For concomitant obstetric management, it is recommended to avoid spontaneous delivery or caesarean section, as both have been associated with higher risk of increased intrathoracic pressure, which develops from the expulsive force generated by hyperventilation, coughing and valsalva manoeuvres during delivery and from positive pressure ventilation during caesarean section [7]. Also, nitrous oxide for intrapartum pain relief can compromise patient safety and is contraindicated, as it can cause and exacerbate a tension pneumothorax [13]. From previous data, the optimal mode of delivery will usually be that of elective assisted delivery (forceps or ventouse extraction) at or near term, with regional (epidural) anaesthesia [11]. Instrumental deliveries shorten the second stage of labour and thus reduce maternal expulsive efforts [8]. Similarly, if a caesarean section is unavoidable, then a spinal anaesthetic would be preferable to a general one, as it avoids the increased risk of pneumothorax resulting from positive-pressure ventilation, the use of nitrous oxide and adversities of extubation associated with general anaesthesia [3]. Based on the previous literature, there is no indication for caesarean section specifically related to spontaneous pneumothorax. The mode and time of delivery should only be based on obstetric parameters. So in this case we selected caesarean section as the mode of delivery because of patients’ small pelvis.

In terms of differential diagnosis for young women with pneumothorax, secondary causes such as pulmonary LAM and TB should be kept in mind. CT of the chest shows multiple round cysts at almost all fields of the bilateral lung for cases with LAM [6]. As for TB, radiological findings most commonly show cavitary lesions, however, among other lesions, consolidation (40%) and pulmonary infiltration (36%) were the most frequent [14]. As for diagnosis, biopsy of the cyst should be done if LAM is suspected and bacteriologic studies, including sputum smear for acid-fast bacilli can be done for TB [6,14]. Our patients’ CT did not reveal any parenchymal disease.
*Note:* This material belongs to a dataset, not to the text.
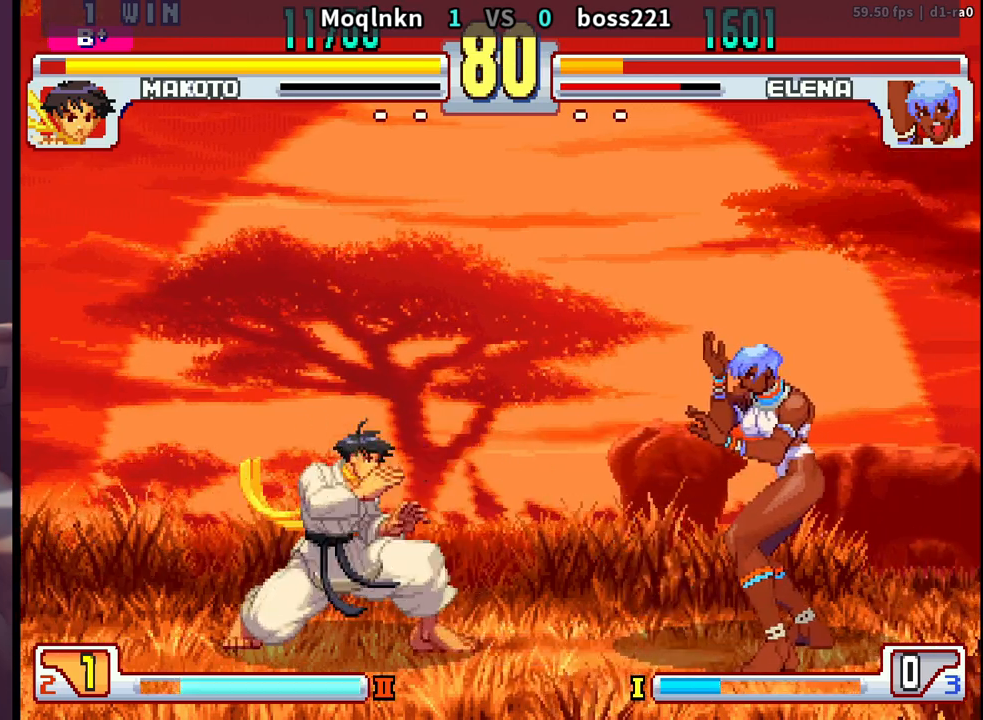
{"buttons": [], "events": [[83, "DPAD_LEFT", "down"], [333, "DPAD_LEFT", "up"]]}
In conclusion, pneumothorax should be considered in pregnant patients particularly those with previous history and typical symptoms. Prompt radiographic confirmation is needed to prevent potential complications of maternal respiratory compromise, foetal hypoxia and preterm labour. Management of spontaneous pneumothorax in pregnancy is similar to that in general population. The best approach for delivery should be elective-assisted delivery at or near term. Caesarean section is not absolutely indicated and should be performed for obstetric reason only.

Disclosure statement

No potential conflict of interest was reported by the authors.